# Borneo Short-Tail



## Akua_Ko_Nalu (Feb 15, 2007)

I'm really bummed out about this guy, I've had him years, found dead this morning totally out of the blue.

R.I.P Big Borneo Short-Tail.


----------



## Epicrates (Oct 10, 2007)

thats really bad, he looked a great snake too, sorry for your loss.


----------



## LeeH (Jan 26, 2005)

sorry to hear of your loss..he looked a really nice python

R.I.P


----------



## thesaddleryshop (Nov 19, 2007)

Thats awful, you poor thing  Sorry for your loss...


----------



## mrsfluff (Jul 15, 2007)

Feel really bad for you, he was a gorgeous snake.

Jo


----------



## Iliria (Jan 19, 2007)

r.i.p


----------



## 400runner (May 15, 2006)

oh no. looks very healthy in the photo too! you have to expect these things is suppose from time to time RIP!


----------



## Fangio (Jun 2, 2007)

Aw man.....sorry to hear that Dave.

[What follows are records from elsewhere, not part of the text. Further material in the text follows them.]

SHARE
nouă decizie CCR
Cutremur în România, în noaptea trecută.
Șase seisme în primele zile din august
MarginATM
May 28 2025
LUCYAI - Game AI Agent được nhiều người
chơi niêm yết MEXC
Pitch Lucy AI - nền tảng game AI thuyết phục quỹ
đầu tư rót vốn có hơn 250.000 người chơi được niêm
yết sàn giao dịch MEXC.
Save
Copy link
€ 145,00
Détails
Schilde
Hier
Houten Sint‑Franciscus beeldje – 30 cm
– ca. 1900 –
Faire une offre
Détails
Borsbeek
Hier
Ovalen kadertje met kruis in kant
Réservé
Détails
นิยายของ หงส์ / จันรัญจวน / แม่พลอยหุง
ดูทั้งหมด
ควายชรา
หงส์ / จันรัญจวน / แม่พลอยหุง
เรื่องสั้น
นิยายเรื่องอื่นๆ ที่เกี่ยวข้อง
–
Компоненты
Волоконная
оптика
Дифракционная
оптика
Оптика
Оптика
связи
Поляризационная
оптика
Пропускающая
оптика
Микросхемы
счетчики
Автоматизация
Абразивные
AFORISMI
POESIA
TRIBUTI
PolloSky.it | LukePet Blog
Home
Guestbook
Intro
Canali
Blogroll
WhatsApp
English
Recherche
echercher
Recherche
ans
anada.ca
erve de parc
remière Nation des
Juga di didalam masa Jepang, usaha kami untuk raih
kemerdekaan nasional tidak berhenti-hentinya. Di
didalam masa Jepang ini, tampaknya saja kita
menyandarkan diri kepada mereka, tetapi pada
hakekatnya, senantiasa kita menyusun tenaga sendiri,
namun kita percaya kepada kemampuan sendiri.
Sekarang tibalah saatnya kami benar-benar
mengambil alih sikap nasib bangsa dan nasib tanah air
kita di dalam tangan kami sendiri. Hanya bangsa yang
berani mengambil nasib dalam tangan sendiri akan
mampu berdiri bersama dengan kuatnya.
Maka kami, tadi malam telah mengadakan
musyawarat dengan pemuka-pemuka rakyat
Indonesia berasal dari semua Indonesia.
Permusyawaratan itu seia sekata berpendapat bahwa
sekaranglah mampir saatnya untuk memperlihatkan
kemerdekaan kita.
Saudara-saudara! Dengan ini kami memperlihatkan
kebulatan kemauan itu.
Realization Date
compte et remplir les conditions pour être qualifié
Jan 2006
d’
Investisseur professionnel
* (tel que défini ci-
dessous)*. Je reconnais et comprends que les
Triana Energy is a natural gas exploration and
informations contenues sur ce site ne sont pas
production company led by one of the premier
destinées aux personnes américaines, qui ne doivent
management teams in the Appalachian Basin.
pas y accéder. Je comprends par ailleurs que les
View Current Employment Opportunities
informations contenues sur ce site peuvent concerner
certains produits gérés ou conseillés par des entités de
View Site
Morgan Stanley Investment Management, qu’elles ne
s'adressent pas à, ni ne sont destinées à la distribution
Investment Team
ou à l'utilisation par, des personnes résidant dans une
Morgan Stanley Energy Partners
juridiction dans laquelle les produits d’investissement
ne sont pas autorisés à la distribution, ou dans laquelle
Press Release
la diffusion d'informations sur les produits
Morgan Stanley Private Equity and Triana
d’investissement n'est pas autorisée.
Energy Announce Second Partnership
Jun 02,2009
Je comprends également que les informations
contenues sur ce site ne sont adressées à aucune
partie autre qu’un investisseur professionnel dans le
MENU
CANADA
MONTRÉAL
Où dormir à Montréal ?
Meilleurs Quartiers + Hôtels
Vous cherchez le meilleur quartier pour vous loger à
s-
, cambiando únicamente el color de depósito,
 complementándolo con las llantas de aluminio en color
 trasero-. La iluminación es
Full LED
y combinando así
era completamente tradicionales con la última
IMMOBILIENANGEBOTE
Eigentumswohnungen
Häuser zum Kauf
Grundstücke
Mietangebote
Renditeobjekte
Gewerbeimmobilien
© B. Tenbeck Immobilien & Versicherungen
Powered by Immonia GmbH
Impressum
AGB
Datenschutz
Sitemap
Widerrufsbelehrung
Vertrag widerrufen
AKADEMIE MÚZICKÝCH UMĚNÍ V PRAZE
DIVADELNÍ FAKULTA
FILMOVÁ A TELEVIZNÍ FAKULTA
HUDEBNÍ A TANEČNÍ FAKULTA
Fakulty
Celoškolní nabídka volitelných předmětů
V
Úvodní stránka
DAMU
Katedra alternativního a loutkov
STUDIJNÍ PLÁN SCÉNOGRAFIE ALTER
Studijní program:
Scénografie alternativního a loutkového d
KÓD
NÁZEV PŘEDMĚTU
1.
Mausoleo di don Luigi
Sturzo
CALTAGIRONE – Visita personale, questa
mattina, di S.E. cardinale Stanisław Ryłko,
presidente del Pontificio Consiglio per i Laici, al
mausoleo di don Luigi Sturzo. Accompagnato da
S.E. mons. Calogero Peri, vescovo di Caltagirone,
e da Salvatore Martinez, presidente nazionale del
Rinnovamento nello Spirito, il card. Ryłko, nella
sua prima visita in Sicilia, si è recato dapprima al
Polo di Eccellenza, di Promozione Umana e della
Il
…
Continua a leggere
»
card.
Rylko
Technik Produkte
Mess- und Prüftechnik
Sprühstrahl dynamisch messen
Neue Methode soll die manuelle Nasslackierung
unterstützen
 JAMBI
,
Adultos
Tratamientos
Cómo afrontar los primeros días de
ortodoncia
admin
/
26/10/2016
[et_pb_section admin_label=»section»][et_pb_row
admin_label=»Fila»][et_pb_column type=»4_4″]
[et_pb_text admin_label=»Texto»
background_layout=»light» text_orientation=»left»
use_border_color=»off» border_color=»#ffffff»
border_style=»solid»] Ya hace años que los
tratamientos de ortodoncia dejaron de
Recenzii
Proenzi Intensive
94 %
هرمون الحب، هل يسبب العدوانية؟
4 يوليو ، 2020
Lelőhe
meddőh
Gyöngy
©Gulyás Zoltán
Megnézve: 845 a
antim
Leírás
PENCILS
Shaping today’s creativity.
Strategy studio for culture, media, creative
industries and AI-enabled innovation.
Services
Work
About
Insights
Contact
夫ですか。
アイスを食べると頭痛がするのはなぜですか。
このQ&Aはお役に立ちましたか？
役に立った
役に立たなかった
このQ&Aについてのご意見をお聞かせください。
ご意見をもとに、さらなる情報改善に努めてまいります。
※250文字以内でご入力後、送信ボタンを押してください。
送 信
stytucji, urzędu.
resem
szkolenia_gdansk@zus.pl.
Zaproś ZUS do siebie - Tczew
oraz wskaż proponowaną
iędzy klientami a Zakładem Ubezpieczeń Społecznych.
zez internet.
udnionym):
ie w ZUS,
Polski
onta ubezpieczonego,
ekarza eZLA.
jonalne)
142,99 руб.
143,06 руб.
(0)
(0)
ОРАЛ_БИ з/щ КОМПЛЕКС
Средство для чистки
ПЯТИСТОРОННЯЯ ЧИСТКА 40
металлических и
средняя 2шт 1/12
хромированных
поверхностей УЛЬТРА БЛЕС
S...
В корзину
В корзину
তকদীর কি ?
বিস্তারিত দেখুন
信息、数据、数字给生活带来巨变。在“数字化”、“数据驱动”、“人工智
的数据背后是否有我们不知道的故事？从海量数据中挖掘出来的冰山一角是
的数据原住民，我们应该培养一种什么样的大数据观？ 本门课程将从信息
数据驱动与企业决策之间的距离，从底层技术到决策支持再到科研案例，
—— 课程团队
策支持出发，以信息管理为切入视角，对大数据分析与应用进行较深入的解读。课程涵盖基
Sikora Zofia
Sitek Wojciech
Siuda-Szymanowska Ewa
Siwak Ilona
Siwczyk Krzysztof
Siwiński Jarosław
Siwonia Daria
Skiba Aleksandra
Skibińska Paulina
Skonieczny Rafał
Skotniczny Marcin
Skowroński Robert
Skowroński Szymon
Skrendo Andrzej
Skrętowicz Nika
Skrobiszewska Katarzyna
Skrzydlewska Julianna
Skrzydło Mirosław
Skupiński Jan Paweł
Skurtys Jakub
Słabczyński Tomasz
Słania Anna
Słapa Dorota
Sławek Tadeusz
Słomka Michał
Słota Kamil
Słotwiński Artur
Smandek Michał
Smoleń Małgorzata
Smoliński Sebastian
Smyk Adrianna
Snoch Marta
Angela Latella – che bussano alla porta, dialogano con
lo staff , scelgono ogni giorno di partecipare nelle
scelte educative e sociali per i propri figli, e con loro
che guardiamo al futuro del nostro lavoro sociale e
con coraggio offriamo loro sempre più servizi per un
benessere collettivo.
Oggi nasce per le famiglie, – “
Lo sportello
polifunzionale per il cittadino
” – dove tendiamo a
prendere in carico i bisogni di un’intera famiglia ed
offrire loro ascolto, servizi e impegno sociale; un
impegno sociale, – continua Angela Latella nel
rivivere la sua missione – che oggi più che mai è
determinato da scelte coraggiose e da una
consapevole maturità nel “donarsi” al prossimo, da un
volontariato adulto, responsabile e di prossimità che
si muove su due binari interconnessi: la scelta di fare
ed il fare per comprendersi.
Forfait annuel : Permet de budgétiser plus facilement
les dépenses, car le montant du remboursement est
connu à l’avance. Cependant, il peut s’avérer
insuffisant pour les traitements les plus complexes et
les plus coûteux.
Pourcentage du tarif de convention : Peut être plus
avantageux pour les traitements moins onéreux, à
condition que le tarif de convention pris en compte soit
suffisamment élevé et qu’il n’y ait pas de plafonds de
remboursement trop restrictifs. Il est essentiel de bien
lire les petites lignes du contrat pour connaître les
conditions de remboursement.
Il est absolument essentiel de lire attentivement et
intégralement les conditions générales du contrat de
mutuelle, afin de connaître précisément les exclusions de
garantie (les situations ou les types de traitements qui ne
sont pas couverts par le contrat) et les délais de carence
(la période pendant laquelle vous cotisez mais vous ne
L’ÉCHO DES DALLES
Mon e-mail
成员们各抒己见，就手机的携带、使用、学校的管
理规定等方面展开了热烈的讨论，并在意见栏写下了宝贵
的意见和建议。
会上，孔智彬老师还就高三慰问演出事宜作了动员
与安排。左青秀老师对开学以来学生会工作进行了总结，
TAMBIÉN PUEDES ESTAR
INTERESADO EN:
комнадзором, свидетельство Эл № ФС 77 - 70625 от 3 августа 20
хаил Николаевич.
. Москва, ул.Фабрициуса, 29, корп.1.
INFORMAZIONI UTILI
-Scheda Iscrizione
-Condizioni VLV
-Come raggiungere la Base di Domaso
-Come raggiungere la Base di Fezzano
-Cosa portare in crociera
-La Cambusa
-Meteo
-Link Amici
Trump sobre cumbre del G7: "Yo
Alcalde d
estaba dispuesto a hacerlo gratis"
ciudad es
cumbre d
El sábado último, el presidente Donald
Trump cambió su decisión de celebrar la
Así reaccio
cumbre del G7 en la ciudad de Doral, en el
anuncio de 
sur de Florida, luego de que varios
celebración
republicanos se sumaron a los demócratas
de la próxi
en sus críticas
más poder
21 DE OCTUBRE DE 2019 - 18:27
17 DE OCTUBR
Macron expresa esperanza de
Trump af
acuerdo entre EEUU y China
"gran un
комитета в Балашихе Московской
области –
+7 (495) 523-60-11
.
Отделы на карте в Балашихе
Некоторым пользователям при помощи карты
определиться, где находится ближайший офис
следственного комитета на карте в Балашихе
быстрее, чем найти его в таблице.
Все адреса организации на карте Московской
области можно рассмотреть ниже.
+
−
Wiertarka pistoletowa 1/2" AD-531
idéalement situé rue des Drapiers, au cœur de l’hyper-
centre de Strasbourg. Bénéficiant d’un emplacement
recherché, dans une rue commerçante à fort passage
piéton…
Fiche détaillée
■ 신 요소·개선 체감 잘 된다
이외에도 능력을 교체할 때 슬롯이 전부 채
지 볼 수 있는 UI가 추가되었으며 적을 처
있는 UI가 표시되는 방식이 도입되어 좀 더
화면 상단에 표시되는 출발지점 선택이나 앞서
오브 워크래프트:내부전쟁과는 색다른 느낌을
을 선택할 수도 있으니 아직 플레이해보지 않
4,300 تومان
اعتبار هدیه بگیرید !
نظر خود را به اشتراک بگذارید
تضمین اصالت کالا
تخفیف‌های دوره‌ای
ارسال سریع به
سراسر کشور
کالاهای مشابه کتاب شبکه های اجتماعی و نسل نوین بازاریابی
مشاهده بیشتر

R.I.P fella.


----------



## macca 59 (Oct 10, 2007)

Sorry for your loss. r.i.p


----------



## Akua_Ko_Nalu (Feb 15, 2007)

Thanks for the kind words guys.


----------



## Declan123 (Dec 29, 2007)

Sorry to hear that mate, hes a stunner..

R.I.P big un


----------



## bosshogg (Nov 19, 2006)

so sorry he was a gorgeous boy


----------



## reptile.kid (Aug 27, 2007)

sorry about your loss looked like a gr8 snake R.I.P


----------